* _Problems_:
1. Copy everything in the Arduino forum post below from "Topic: Mini Aref (Read" down to "would have changed.".
2. Using the Arduino forum post below, decide whether each statement agrees with it, and answer yes or no, quoting the words of the post that decide it.
(a) The Arduino mini has three temperature sensors.
(b) The sensors come through an M74HC4051 demultiplexer.
(c) The sensor readings are already wrong the first time the Arduino wakes up.
3. Pick up the Arduino forum post below where it stops and keep writing it.

* _Page_:
Go Down

Topic: Mini Aref (Read 2261 times) previous topic - next topic

Urioste

Feb 08, 2013, 09:41 am Last Edit: Feb 08, 2013, 10:31 am by Urioste Reason: 1
Hello:

Sorry for my English,

I have a arduino mini with 4 sensors, two temperature and two humidity, they come trough a demultiplexer M74HC4051, but I think that's not the problem, the arduino starts in sleep mode power down, then wake up and reads the sensors, this time it is ok, go sleep again but when wake up and reread sensors values ​​are not well, it's like the Aref would have changed.

Help please, I tried to put before measurements   analogReference(DEFAULT); but it´s the same.

Some sugestions?

* _Records supplied_:
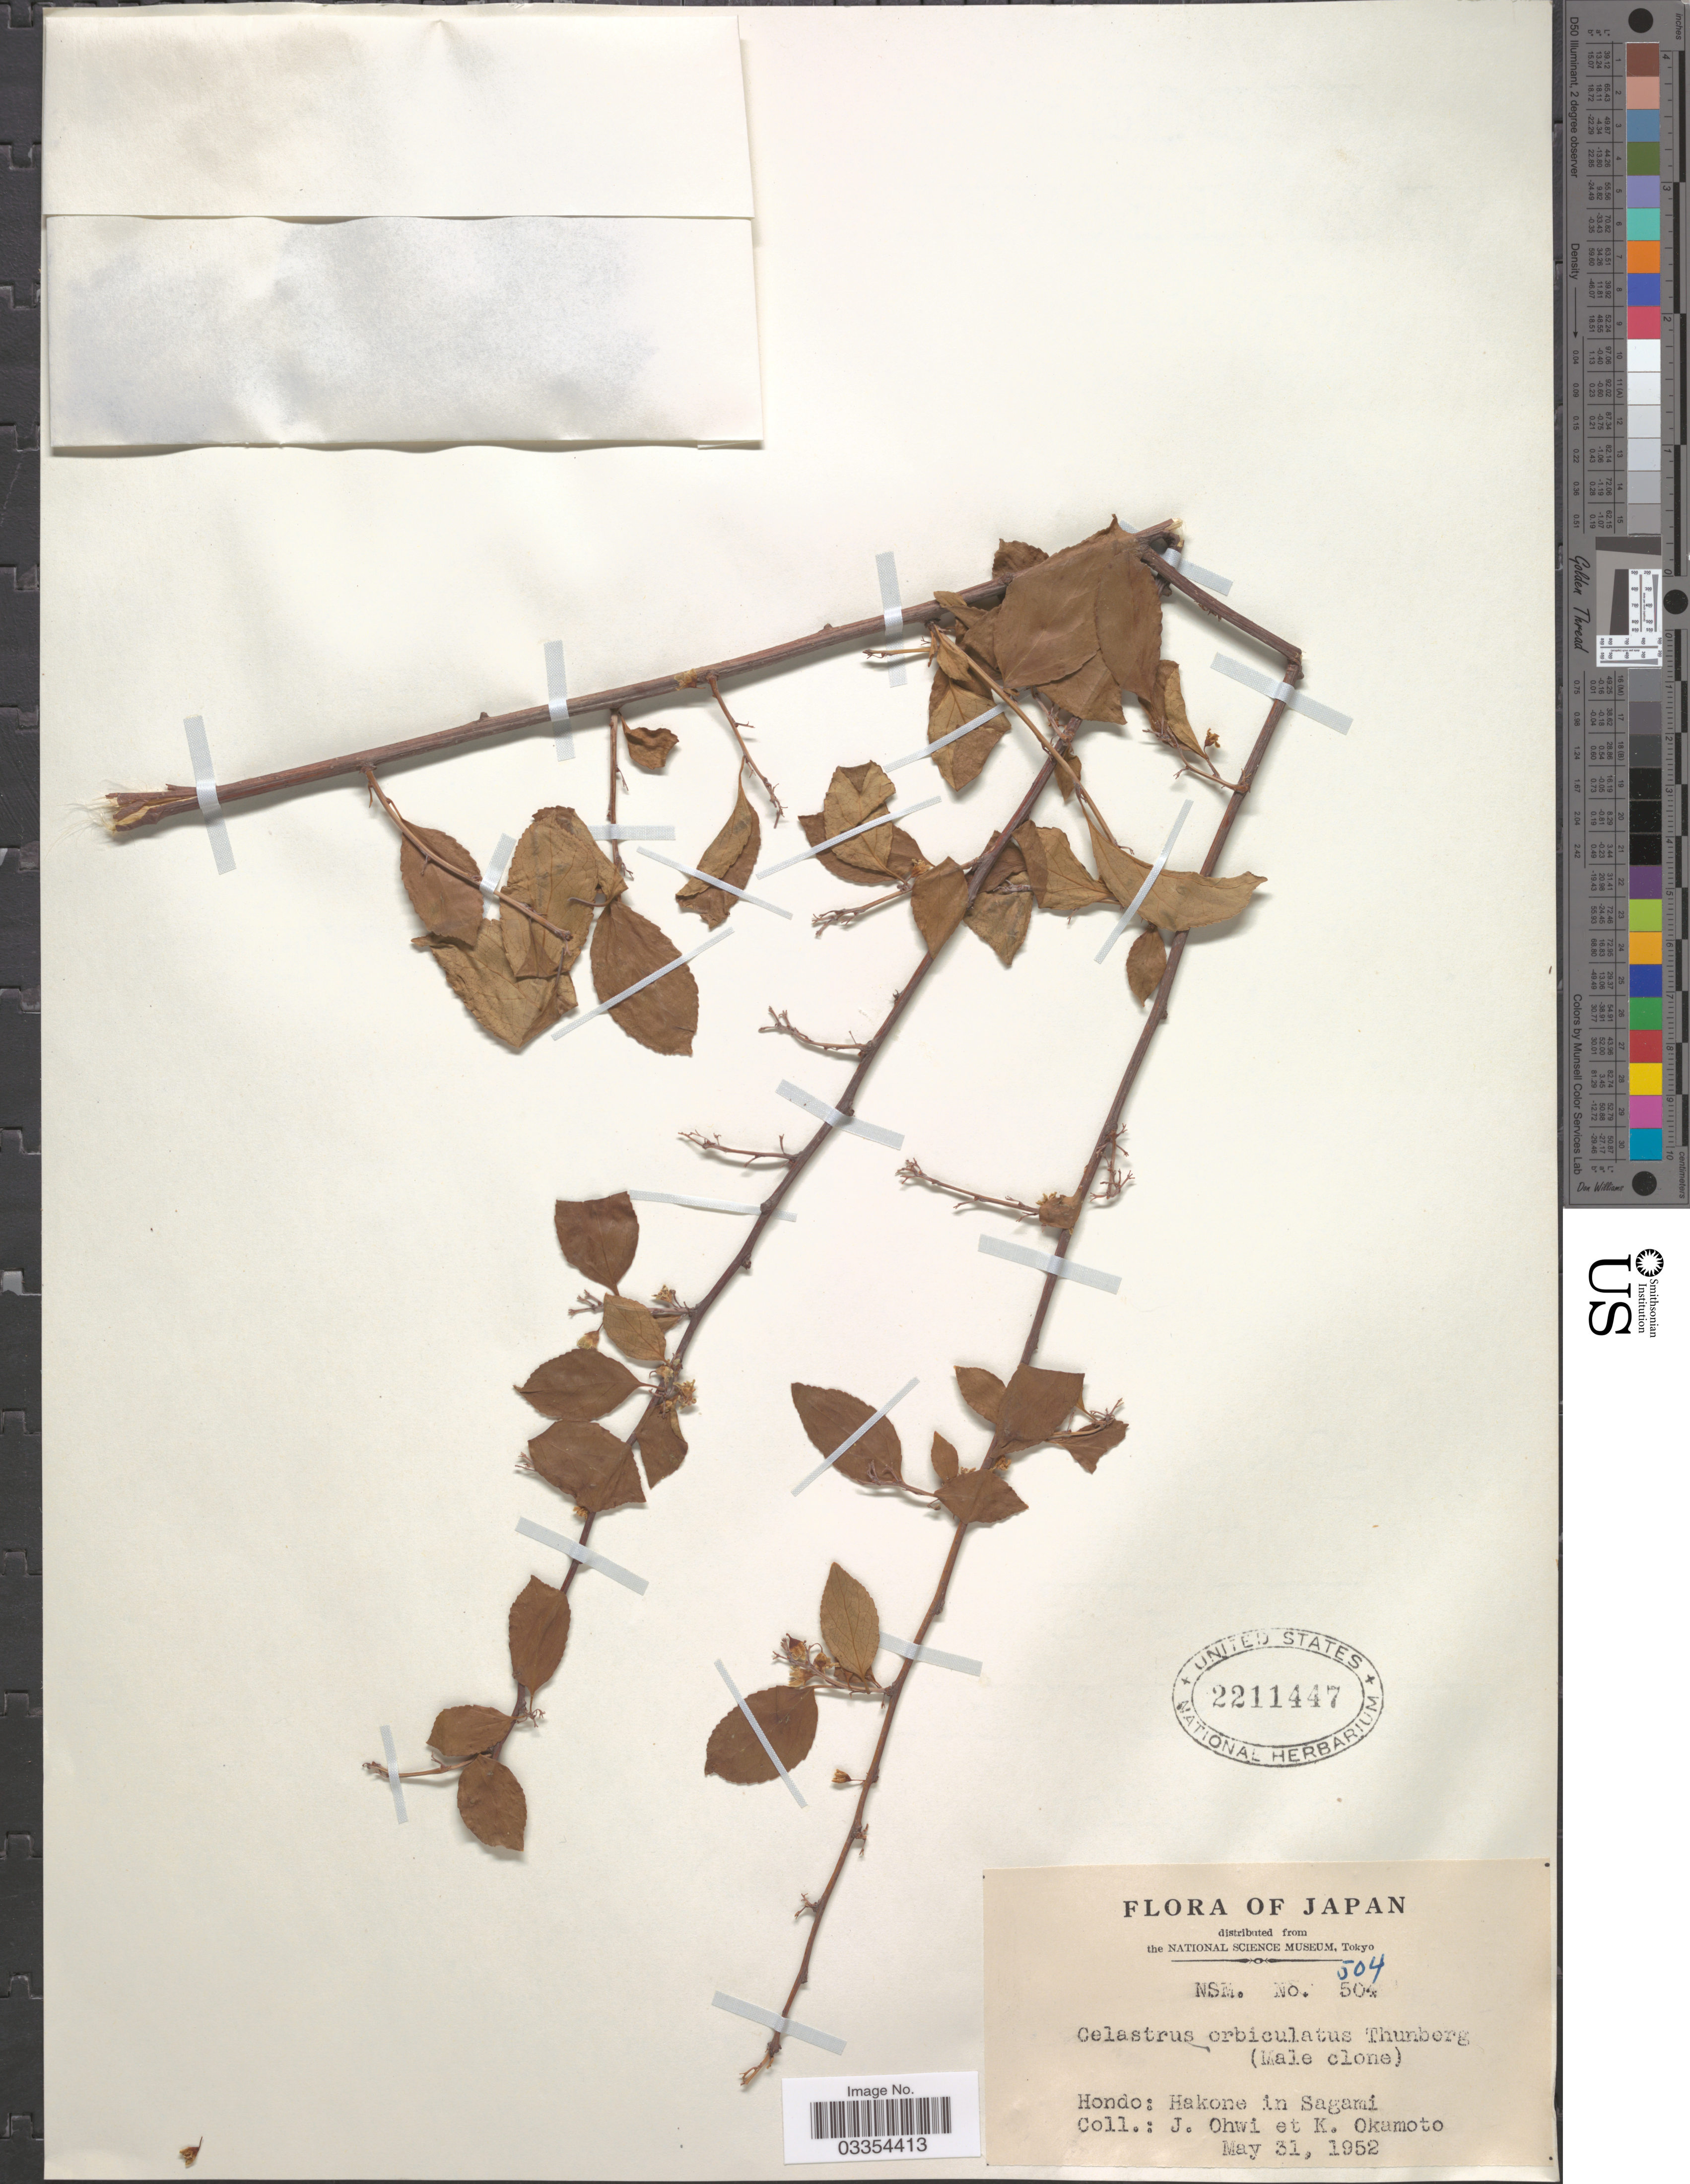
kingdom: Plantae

---

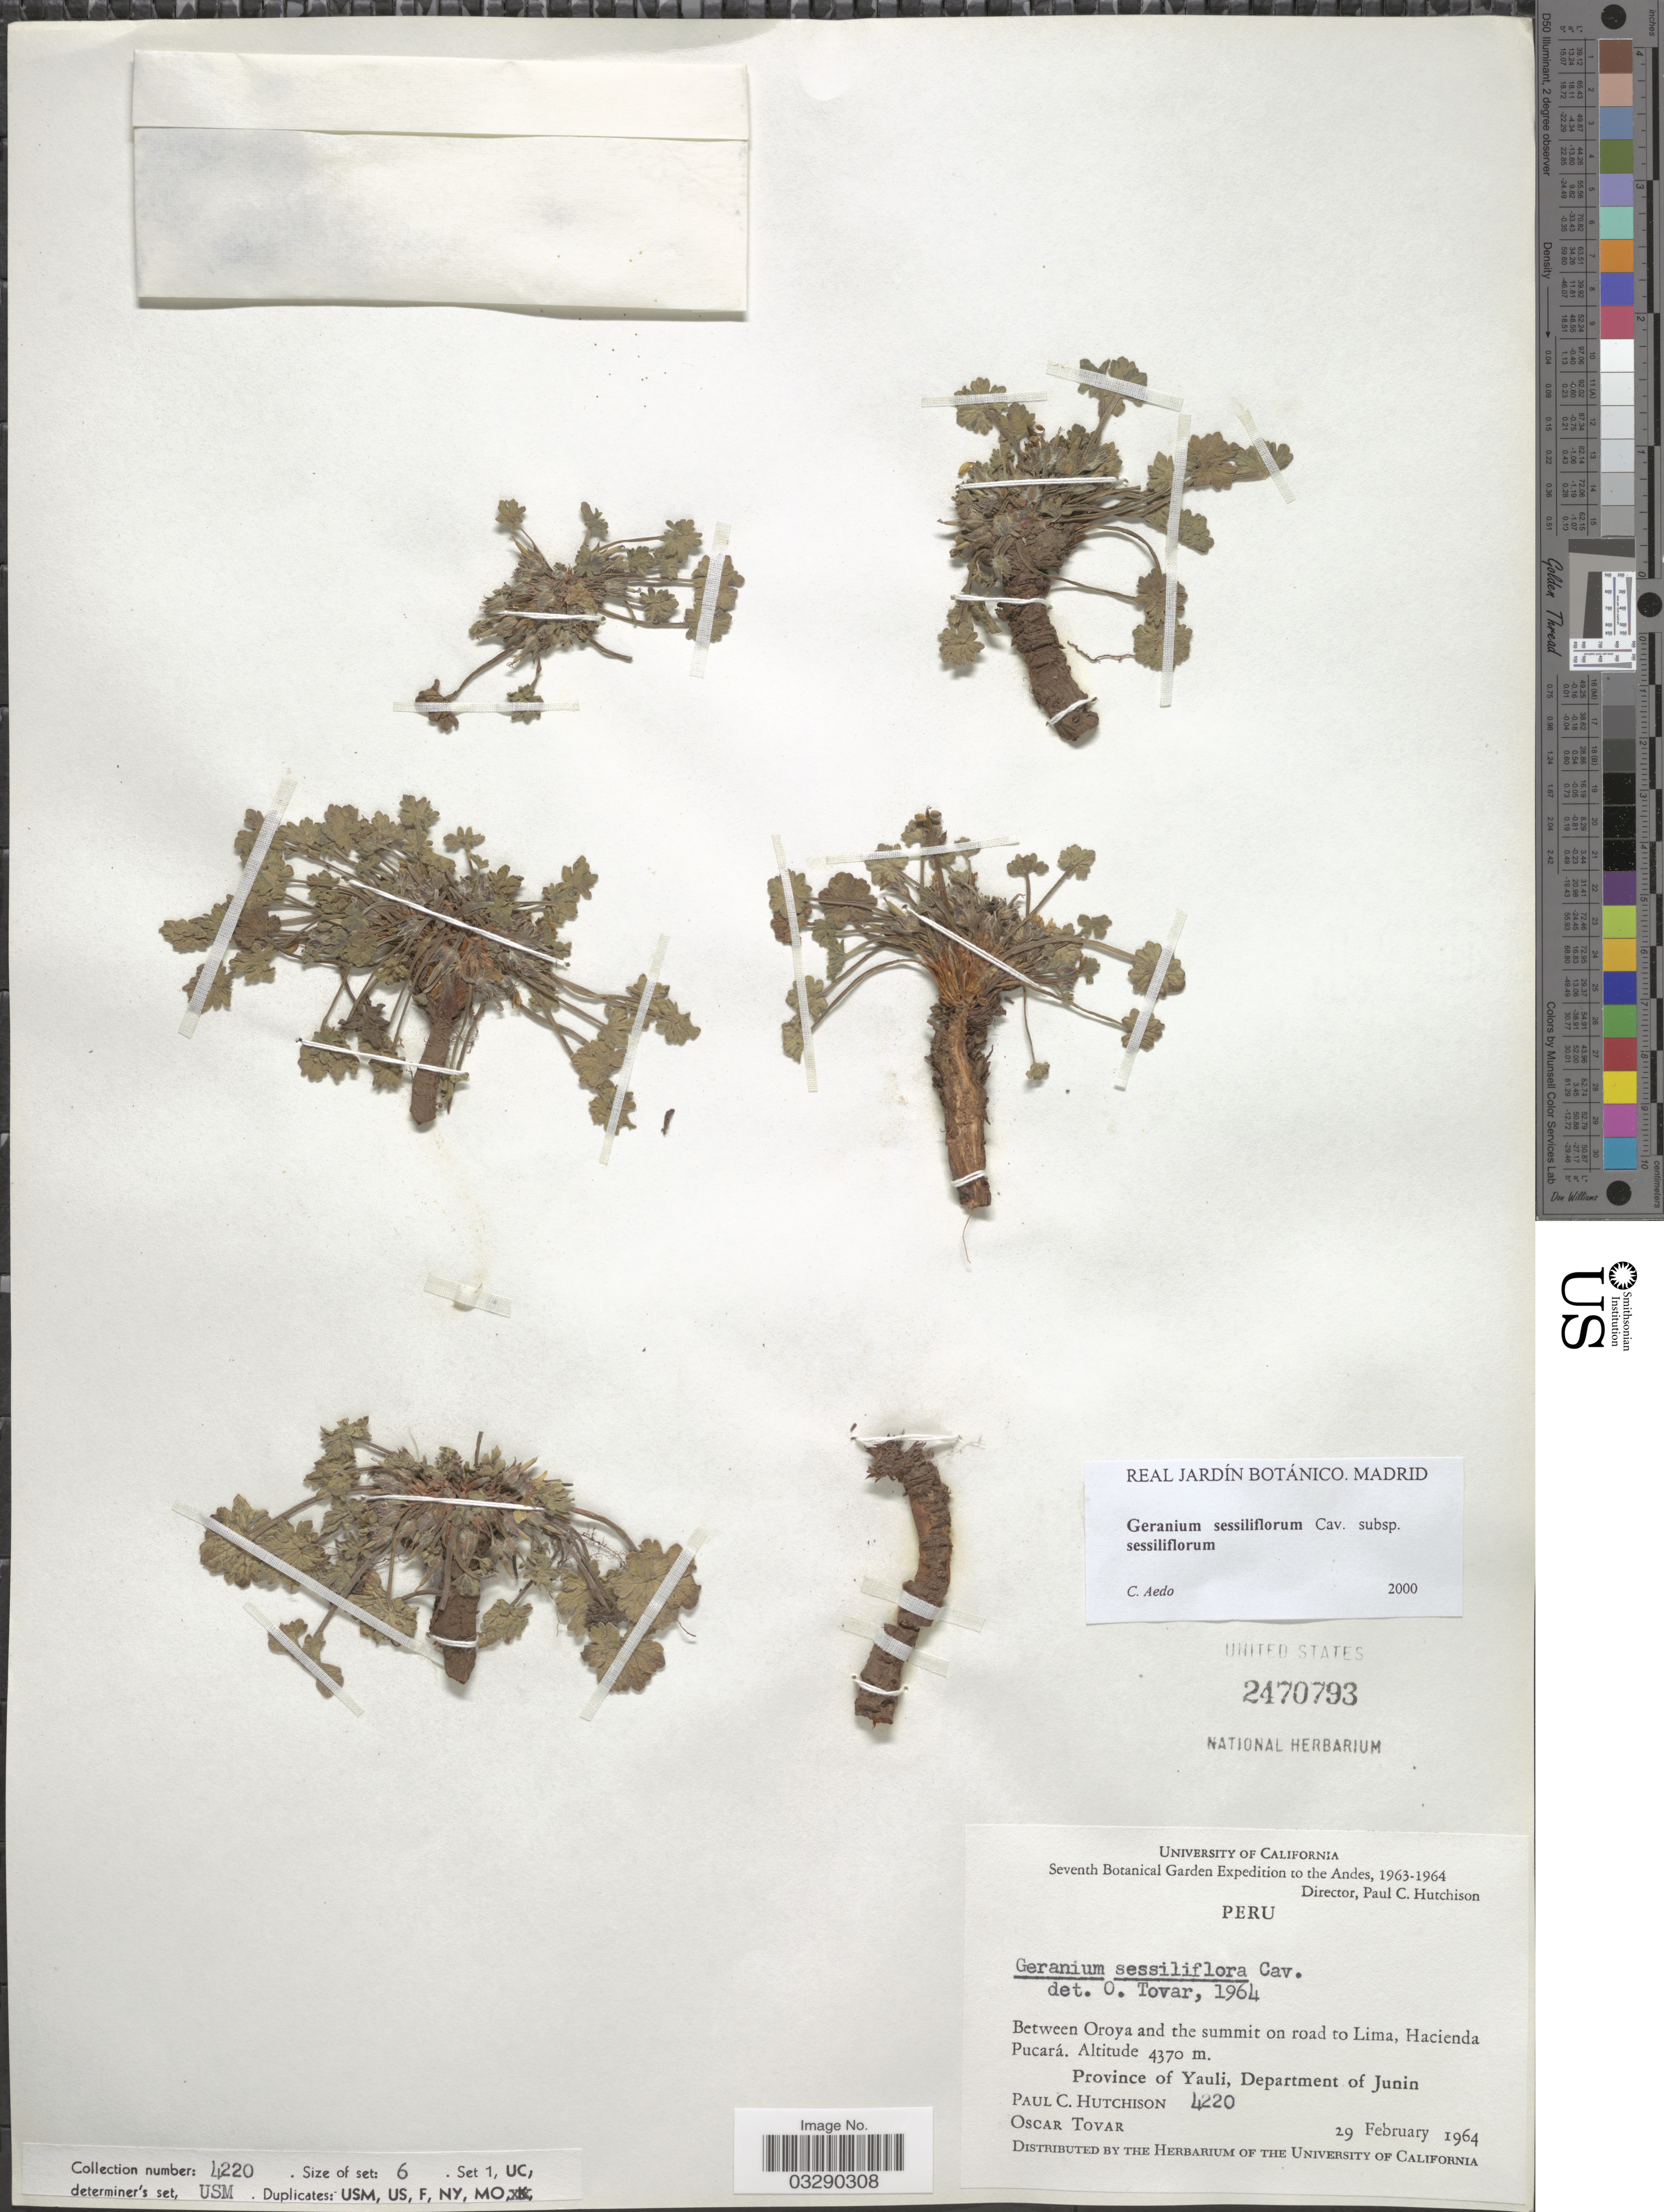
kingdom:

* _Written answers_:
1.
Topic: Mini Aref (Read 2261 times) previous topic - next topic

Urioste

Feb 08, 2013, 09:41 am Last Edit: Feb 08, 2013, 10:31 am by Urioste Reason: 1
Hello:

Sorry for my English,

I have a arduino mini with 4 sensors, two temperature and two humidity, they come trough a demultiplexer M74HC4051, but I think that's not the problem, the arduino starts in sleep mode power down, then wake up and reads the sensors, this time it is ok, go sleep again but when wake up and reread sensors values ​​are not well, it's like the Aref would have changed.

2.
(a) No: "4 sensors, two temperature and two humidity"
(b) Yes: "they come trough a demultiplexer M74HC4051"
(c) No: "then wake up and reads the sensors, this time it is ok"

3.
02/08/2013   09:15:05   17.8   61.84   17.6   60.76 this are ok
02/08/2013   09:16:05   33.6   64.18   33.2   63.22 from here not
02/08/2013   09:17:05   36.9   64.93   36.5   64.60
02/08/2013   09:18:05   37.6   65.23   37.1   63.94


Here is the code
Code: [Select]

#include <avr/sleep.h>
#include [color=#006699]"HumidityHIH4030.h"[/color]
#include <[color=#CC6600]Wire[/color].h>
#include <[color=#CC6600]Rtc_Pcf8563[/color].h>
#include <[color=#CC6600]SD[/color].h>
#include <SoftwareSerial.h>

const byte LED = 13;

HumidityHIH4030 Humidity;
Rtc_Pcf8563 rtc;              // AÑADIR EL RELOJ
int alarma = 15;              // VALOR PARA INICIAR ALARMA
int intervalo = 1;           // INTERVALO DE REGISTROS
volatile int registrar = 1;   // VARIABLE QUE ACTIVA LA ALARMA
float humidity1;              // AÑADIR HUMEDAD 1
float humidity2;              // AÑADIR HUMEDAD 2
float tempvmin = 97.185;      // MINIMO VOLTAJE TEMPERATURAS PARA ESCALAR
float tempvmax = 672.7248;    // MAXIMO VOLTAJE TEMPERATURAS PARA ESCALAR
int temp1;                    // AÑADIR TEMPERATURA 1
int temp2;                    // AÑADIR TEMPERATURA 2
float Tempvalue1;             // AÑADIR TEMPERATURA 1 EN GRADOS
float Tempvalue2;             // AÑADIR TEMPERATURA 2 EN GRADOS


                      // ESTO SOLO ES PARA DESPERTAR
void wake ()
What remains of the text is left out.